Je mehr Anwendungen auf Servern gehostet werden und Software as a Service (SaaS) wächst, desto leichter wird es für Administratoren sicherzustellen, dass Netzwerkverkehr mit hoher Priorität schneller und besser durchkommt.
DirectAccess
Einige Netzwerk-Features in Windows 7 werden nur von denjenigen gesehen, die sich die Enterprise Edition holen. Und von denen glänzen die Wichtigsten nur dann, wenn man auch Windows Server 2008 R2 verwendet. Das nützlichste dieser Features ist vielleicht DirectAccess. Es handelt sich hier im Wesentlichen um ein IPSec-VPN, das – wieder einmal dank Teredo – über gewöhnliche IPv4-basierte LANs und das Internet läuft.

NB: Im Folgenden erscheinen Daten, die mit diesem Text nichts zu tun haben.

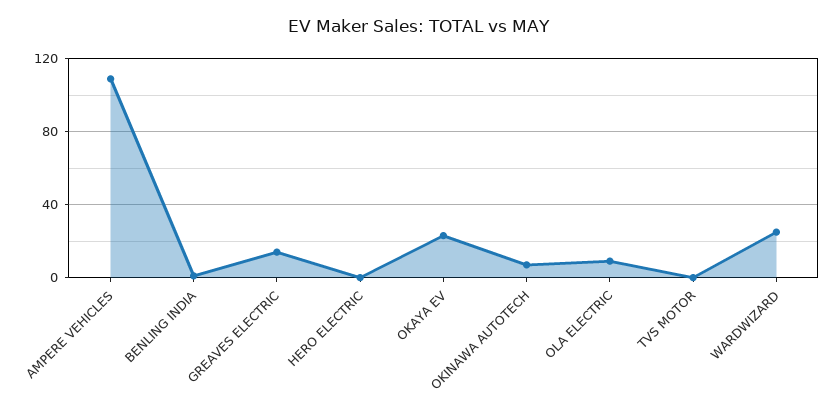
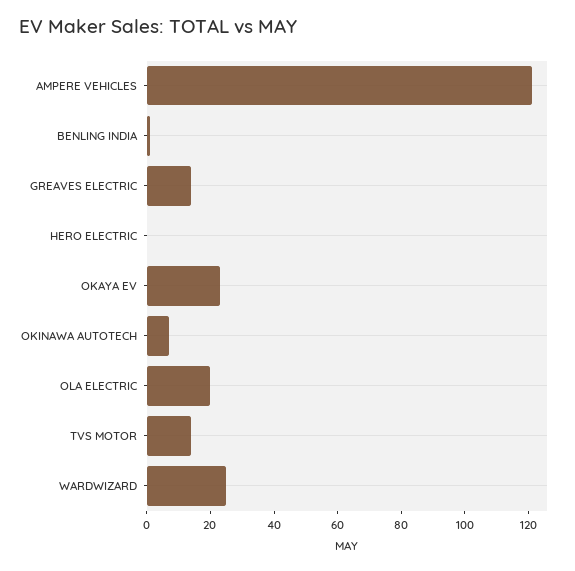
  {
-   "AMPERE VEHICLES": 110,
+   "AMPERE VEHICLES": 120,
    "BENLING INDIA": 0,
    "GREAVES ELECTRIC": 15,
    "HERO ELECTRIC": 0,
    "OKAYA EV": 25,
    "OKINAWA AUTOTECH": 5,
-   "OLA ELECTRIC": 10,
+   "OLA ELECTRIC": 20,
-   "TVS MOTOR": 0,
+   "TVS MOTOR": 15,
    "WARDWIZARD": 25
  }

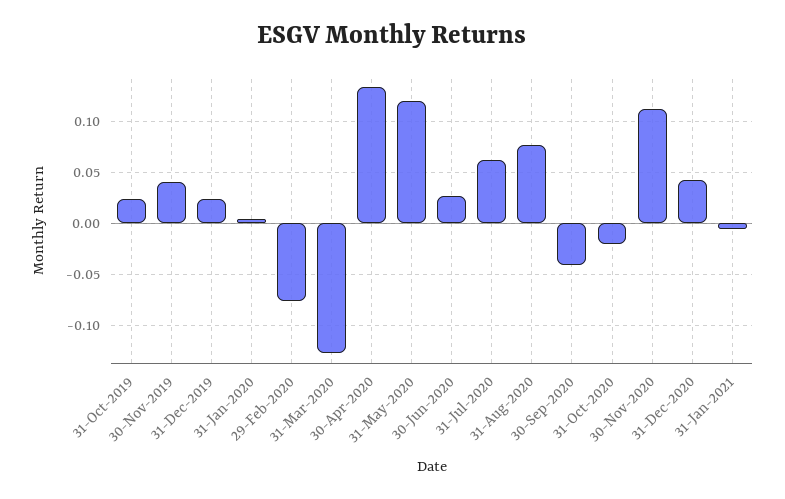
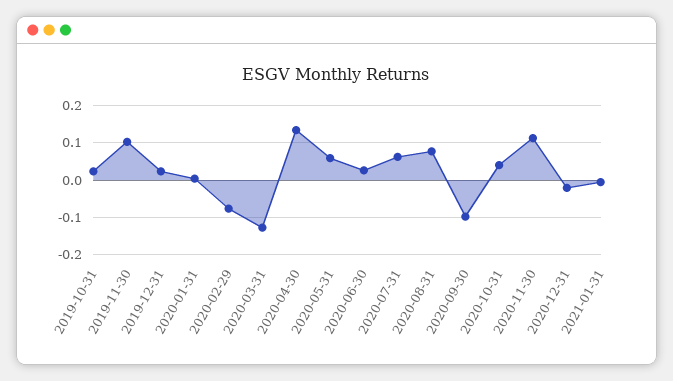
  {
    "31-Oct-2019": 0.02,
-   "30-Nov-2019": 0.04,
+   "30-Nov-2019": 0.1,
    "31-Dec-2019": 0.02,
    "31-Jan-2020": 0,
    "29-Feb-2020": -0.08,
    "31-Mar-2020": -0.13,
    "30-Apr-2020": 0.13,
-   "31-May-2020": 0.12,
+   "31-May-2020": 0.06,
    "30-Jun-2020": 0.03,
    "31-Jul-2020": 0.06,
    "31-Aug-2020": 0.08,
-   "30-Sep-2020": -0.04,
+   "30-Sep-2020": -0.1,
-   "31-Oct-2020": -0.02,
+   "31-Oct-2020": 0.04,
    "30-Nov-2020": 0.11,
-   "31-Dec-2020": 0.04,
+   "31-Dec-2020": -0.02,
    "31-Jan-2021": -0.01
  }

Obwohl Microsoft behauptet, DirectAccess sei kein VPN, so ist doch ein VPN. Die Semantik ist hier jedoch nicht so wichtig: Wichtig ist, dass DirectAccess sowohl VPN-Service als auch eine Möglichkeit für Netzwerkadministratoren bietet, auf dem Laptop eines Benutzers Software-Updates zu forcieren und Gruppenrichtlinien zu modifizieren, selbst wenn dieser sich tausend Kilometer entfernt vom nächsten IT-Spezi Ihrer Firma befindet. DirectAccess ermöglicht Netzwerkadministratoren auch, Laptops direkt zum Internet gehen zu lassen, um die meisten Netzwerkbedürfnisse des Benutzers zu erfüllen und durch DirectAccess nur Büro-Verkehr zu senden und zu empfangen. Bei gewöhnlichen VPNs hingegen wird Ihr ganzer Verkehr durch das Büro geleitet, sobald Sie sich auf dem VPN befinden, selbst wenn Sie nur mal die Speisekarte eines benachbarten Restaurants nachschauen.
BranchCache
Das zweite wichtige Windows 7 Enterprise Edition/Windows Server 2008 Feature ist BranchCache. Es bringt frischen Windows 7 Wind in die alte Idee vom Vernetzungs-Cache, wo lokal eine Kopie von häufig benutzten Informationen gespeichert wird. Mit BrancheCache wird eine lokale Kopie erstellt und in Ihrem Teilstrukturserver 2008 R2 Server aufbewahrt, falls Sie und Ihre Kollegen alle anfangen, sich das gleiche Unternehmensdokument häufig anzuschauen. Oder, falls Sie einen solchen Server nicht haben – und hier wird’s richtig interessant – können Sie Verteilter Cache verwenden, sodass die Dateien direkt auf anderen lokalen Windows 7-Computern zwischengespeichert werden, um dann je nach Bedarf an andere Windows 7-Clients verteilt werden zu können. Klasse, oder?
Alles in allem gibt es eine Menge tolles Vernetzungszeug in Windows 7, von Features, die sich für den Privatbenutzer eignen, der nur eine einfache Art und Weise zur Dateifreigabe möchte, über den Geschäftsreisenden, der sich das Leben leichter machen will bis hin zum IT-Manager eines Unternehmens, der Netzwerk-Effizienz verbessern will. Und das Beste ist: Was auch immer Sie von Windows 7-Vernetzung erwarten, es ist viel leichter zugänglich als in früheren Windows-Versionen. Viel Spaß!